Tutorial 6: Multiple GPUs
=========================

This tutorial describes how to run Jaxion simulations on distributed GPUs.
An example is provided in `examples/soliton_binary_merger <https://github.com/JaxionProject/jaxion/tree/main/examples/soliton_binary_merger>`_

First, ensure that JAX is initialized for distributed GPU use, by calling:

.. code-block:: python

    import jax

    jax.distributed.initialize()

On some machines, you may need to specify additional parameters to the ``initialize()`` function.
For most SLURM clusters, you will not need to specify anything.

If you'd like your Python script to print info, it should by guarded by:

.. code-block:: python

    if jax.process_index() == 0:
        print("Using distributed GPU mode")

to prevent multiple processes from printing simultaneously.


Sharding
--------

We need to set up sharding for the simulation state arrays.
Sharding splits the arrays across multiple devices for distributed computation.
This can be done as follows:

.. code-block:: python

    from jax.experimental import mesh_utils
    from jax.sharding import Mesh, PartitionSpec, NamedSharding

    # Create mesh and sharding for distributed computation
    n_devices = jax.device_count()
    devices = mesh_utils.create_device_mesh((1, n_devices))
    mesh = Mesh(devices, axis_names=("x", "y"))
    sharding = NamedSharding(mesh, PartitionSpec("x", "y"))
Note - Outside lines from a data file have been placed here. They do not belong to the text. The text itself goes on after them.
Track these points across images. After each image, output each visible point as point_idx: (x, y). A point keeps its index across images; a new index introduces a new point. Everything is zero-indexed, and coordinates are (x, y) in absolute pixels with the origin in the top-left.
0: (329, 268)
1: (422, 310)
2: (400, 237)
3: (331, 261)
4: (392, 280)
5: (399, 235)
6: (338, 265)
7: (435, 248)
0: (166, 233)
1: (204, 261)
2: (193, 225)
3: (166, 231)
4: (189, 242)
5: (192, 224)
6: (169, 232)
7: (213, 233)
In the example above, we create a virtual device mesh with one row and ``n_devices`` columns.
Arrays (2D and 3D) are split along the "y" axis across the devices.

When creating the simulation object, we need to pass the sharding to it:

.. code-block:: python

    sim = jaxion.Simulation(params, sharding=sharding)

And that's it! Jaxion will now run the simulation on multiple GPUs.

If you grab arrays from the simulation, such as the grid (``sim.grid``) or spectral grid (``sim.kgrid``),
these will be sharded arrays too.


Slurm Example
-------------

An example SLURM submission script for running our example on the Flatiron Rusty cluster
is provided below:

.. literalinclude:: ../../examples/soliton_binary_merger/sbatch_rusty_distributed.sh
  :language: bash